> **ACTIVITY**:
Go through the data below and return each line containing the word "lobe".
PROVIDED MATERIAL Block Start
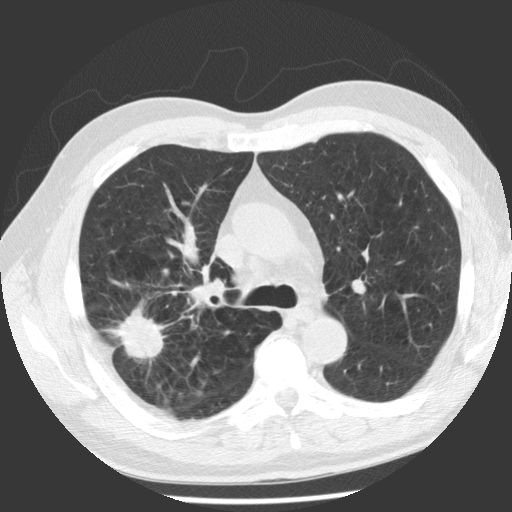
Low-dose screening chest CT, one axial slice. Slice 74 of 112 in the series (ordered by position). Reconstruction kernel STANDARD. Lung window (W 1500 / L -600 HU). 512 × 512 image matrix.
Outlined on this slice (manually delineated by an expert):
- lesion 1 (tumor, upper lobe of right lung): box from (x=118, y=305) to (x=164, y=359) px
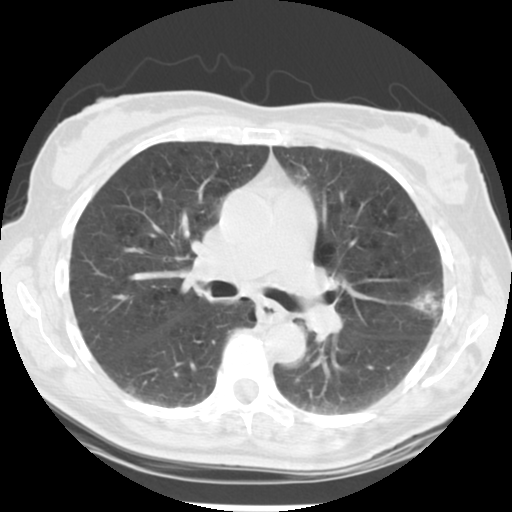
Low-dose screening chest CT, one axial slice; slice 131 of 223 in the series (ordered by position); reconstruction kernel STANDARD; lung window (W 1500 / L -600 HU); 2.5 mm slice thickness; 512 × 512 image matrix, field of view 302 × 302 mm.
Annotated regions visible in this slice (expert manual segmentation):
- lesion 1 (tumor, upper lobe of left lung): bounding box (x1, y1, x2, y2) in pixels: (412, 293, 442, 317)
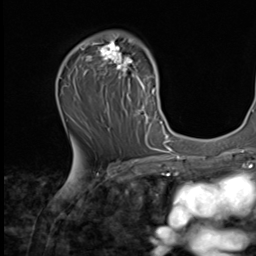
Breast MRI (dynamic contrast-enhanced), one axial slice. Slice 39 of 64 in the series (ordered by position). Cropped to one breast. Dynamic contrast-enhanced series, time point 2 of 9 at this slice position (early post-contrast). 2.5 mm slice thickness. 256 × 256 image matrix, field of view 215 × 215 mm. Female patient.
Outlined on this slice (semi-automatically segmented with operator editing):
- enhancing-tissue mask used for the functional tumour volume (all voxels passing the contrast-enhancement thresholds inside the analysis volume; usually the tumour): bounding box [x1, y1, x2, y2] px = [77, 31, 162, 139]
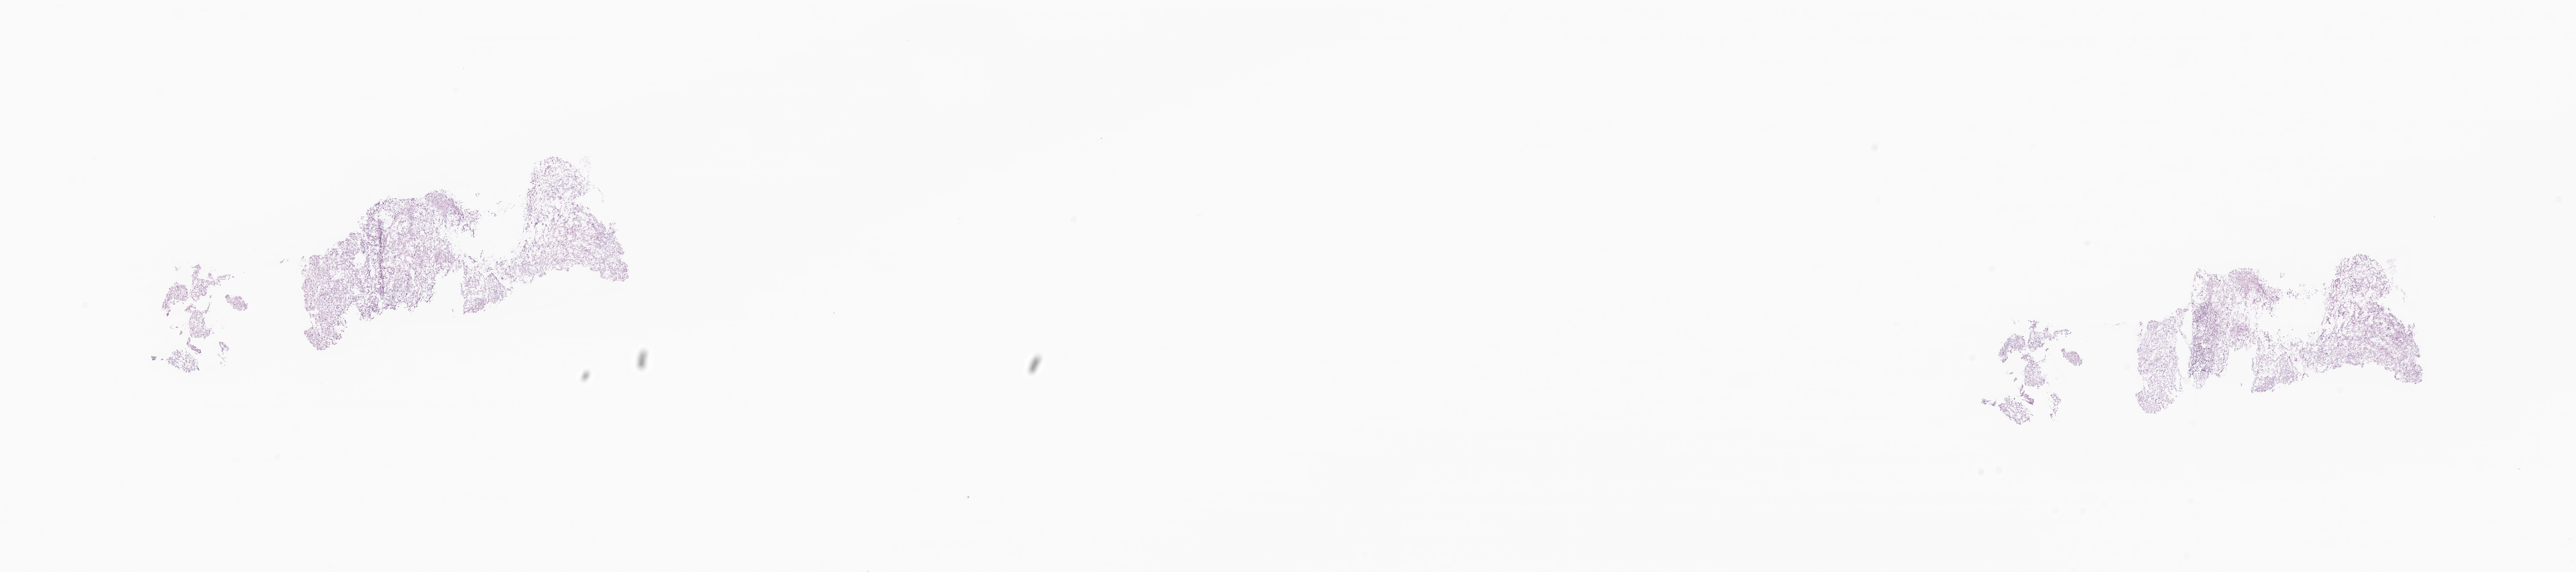
Hematoxylin and eosin (H&E) whole-slide image of tumor tissue from the brain — a low-resolution overview of the entire scanned area, about 32.9 x 7.3 mm, frozen section. Male patient, age 139 months (11 years 7 months).
Diagnosis (ICD-O-3 morphology term): Pilocytic astrocytoma.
PROVIDED MATERIAL Block End
> **EXERCISE OUTPUT**:
- lesion 1 (tumor, upper lobe of right lung): box from (x=118, y=305) to (x=164, y=359) px
- lesion 1 (tumor, upper lobe of left lung): bounding box (x1, y1, x2, y2) in pixels: (412, 293, 442, 317)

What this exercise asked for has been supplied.